Thanks for the thorough review! I've addressed all three points:

  1. Redirect handling: Already covered: both fetch_url() and check_may_autonomously_fetch_url() use follow_redirects=False, so httpx won't follow redirects to internal endpoints like http://169.254.169.254/.

  2. Octal/hex IP encoding: Already covered: _parse_obfuscated_ip() handles decimal (2130706433), octal (017700000001), hex (0x7f000001), and mixed dotted formats (0x7f.0.0.1). All are tested in TestIPObfuscationParsing and TestSSRFProtection::test_blocks_ip_obfuscation.
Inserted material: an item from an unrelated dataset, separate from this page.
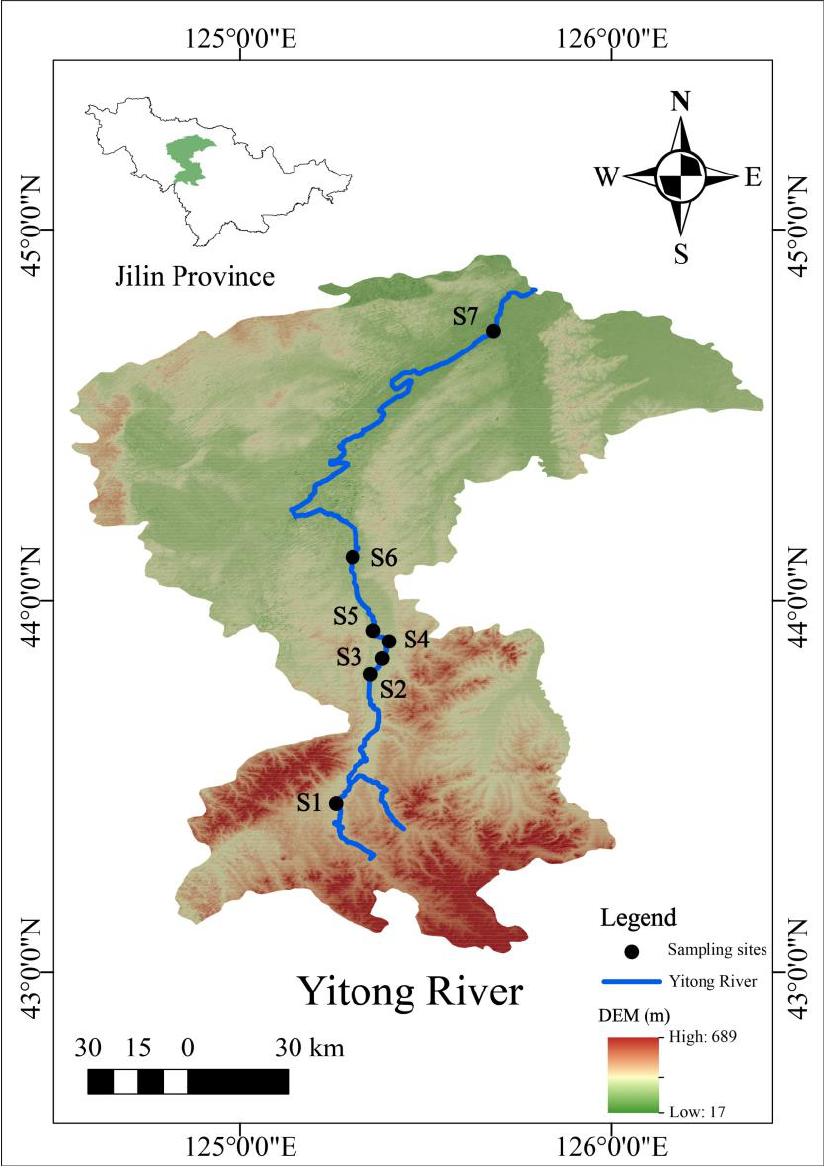
Figure 1. Location of the Yitong River and sampling sites.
  3. DNS rebinding TOCTOU: Fixed. Added SSRFSafeTransport, a custom AsyncBaseTransport wrapper that:

Resolves DNS at connection time
Validates the resolved IP against private/reserved ranges
Replaces the hostname in the URL with the validated IP (preserving the Host header)
Eliminates the TOCTOU window between validate_url_for_ssrf() and the actual HTTP connection
Added 6 new tests in TestDNSRebindingProtection, including a full attack scenario simulation where DNS returns a public IP during validation but a private IP at connection time.

All 115 tests passing. Appreciate the feedback, the DNS rebinding point was a great catch.